Just to be clear, in one case, the animals in question are said to give
milk, so I believe we're talking about beef. And the cattle raid of Louth
also appears to be about the familiar bovine:
"A multitude of places, throughout Ireland, are named after cattle.

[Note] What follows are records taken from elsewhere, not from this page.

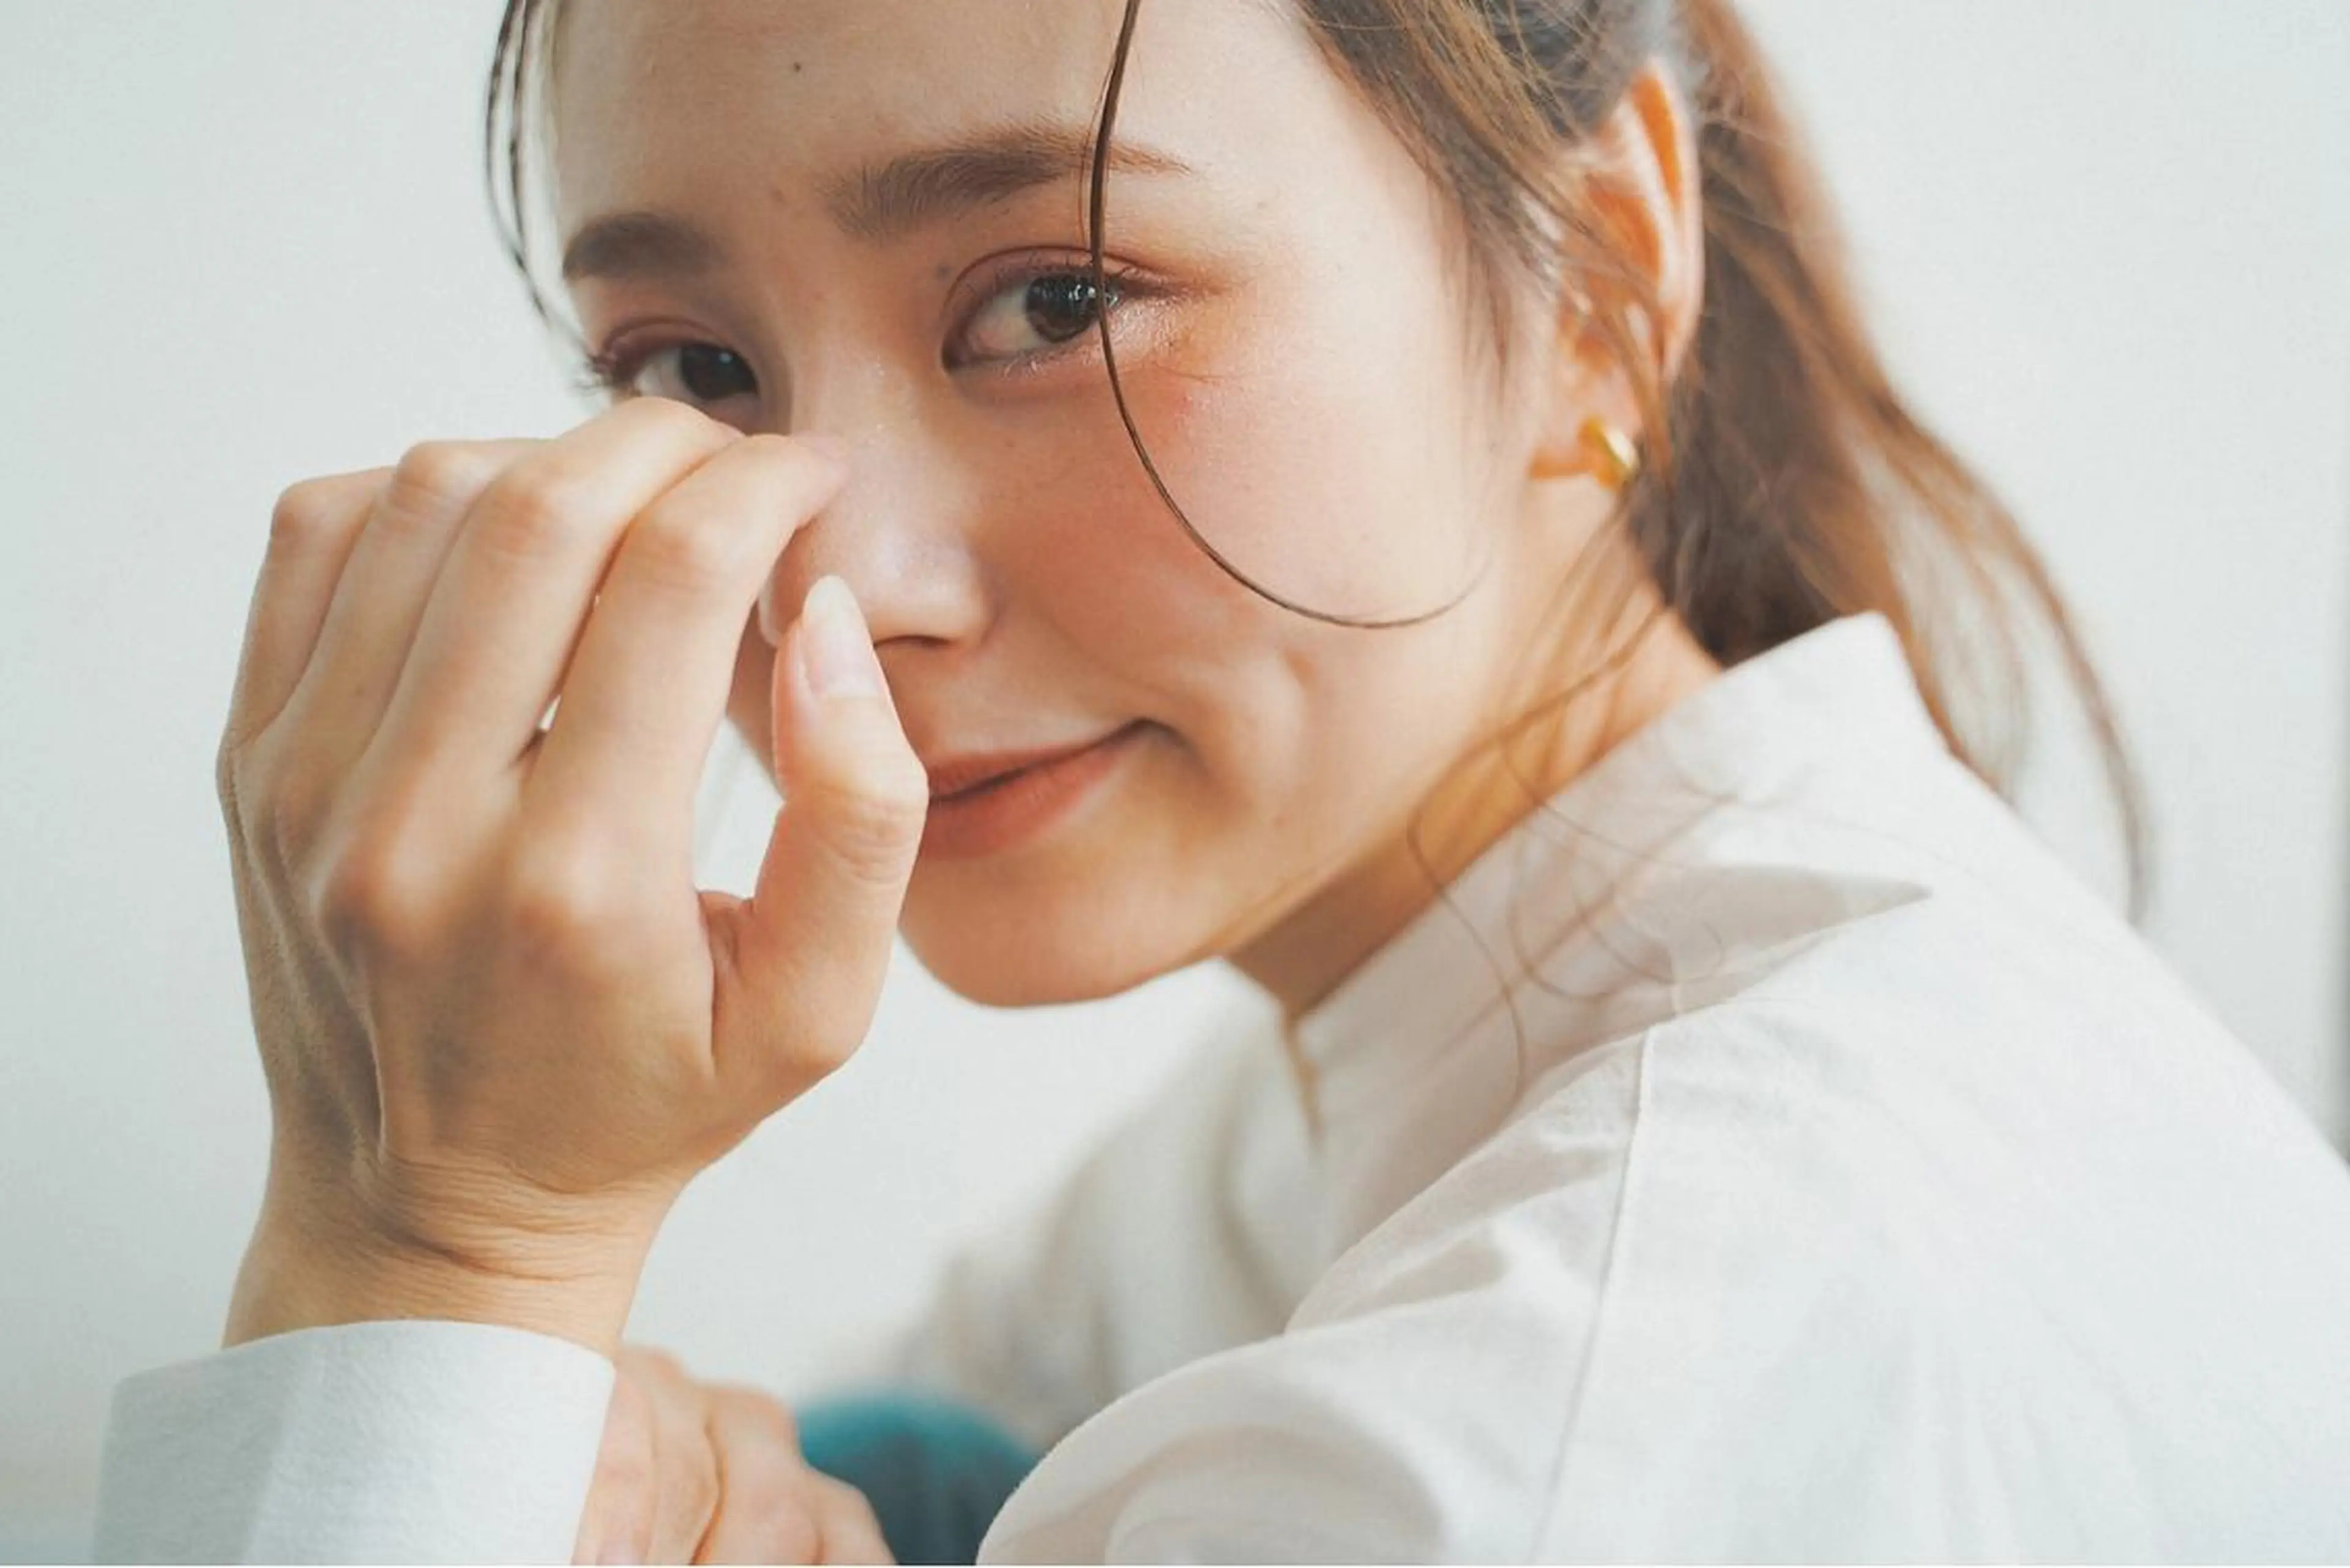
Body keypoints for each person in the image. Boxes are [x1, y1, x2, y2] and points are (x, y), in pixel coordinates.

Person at [90, 0, 2350, 1560]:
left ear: (1601, 276)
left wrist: (430, 1256)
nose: (846, 585)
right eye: (696, 366)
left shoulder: (1578, 1396)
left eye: (1060, 299)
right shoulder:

Legends upon the subject of "cow lore" are current amongst the peasantry; and
stories relating to bulls, cows, and calves are interwoven with Irish
Fairy-mythology, and interest chiefly from their topographical references. Several
of the early Irish Saints—like the Druids—were credited with the
possession of magical cows. Cattle raids and forays afford fruitful themes for early
romances, the most celebrated production being the Tain I", L'uailyne, or
the cattle raid of Louth, the so called Nibeluwjai Lied of Irish History.
It has been remarked that even the celebrebrated abduction of Dervorgil
partakes, when examined by the light of modern investigation, more of the
nature of a cattle foray than a romance, or love passage, between an Irish
Princess aged 44 and a King in bis 62nd year."
http://books.google.com/books?id=vRyBAAAAMAAJ&pg=PA127&dq=%22The+Cattle+Raid
%22+Louth&hl=en&sa=X&ei=9RtFUZOmFdC4qQG4loH4Cw&ved=0CDEQ6AEwAA#v=onepage&q=%
22The%20Cattle%20Raid%22%20Louth&f=false
Jim Chevallier
www.chezjim.com
Newly translated from Pierre Jean-Baptiste Le Grand d'Aussy:
Eggs, Cheese and Butter in Old Regime France
In a message dated 3/16/2013 6:19:49 P.M. Pacific Daylight Time,
johnnae at mac.com writes:
OED goes into the Etymology of course
: Middle English catel , < Old Northern French catel (= central Old
French chatel , Provençal captal , capdal ) < late Latin captāle , Latin capitā
le , neuter of the adjective capitālis head-, principal, used subst. in
mediæval times in the sense ‘principal sum of money, capital, wealth, property
’; compare modern English = stock in trade. Thus Papias has ‘capitale ,
caput pecuniæ, capitis summa’, the Catholicon ‘capitale , pecunia’.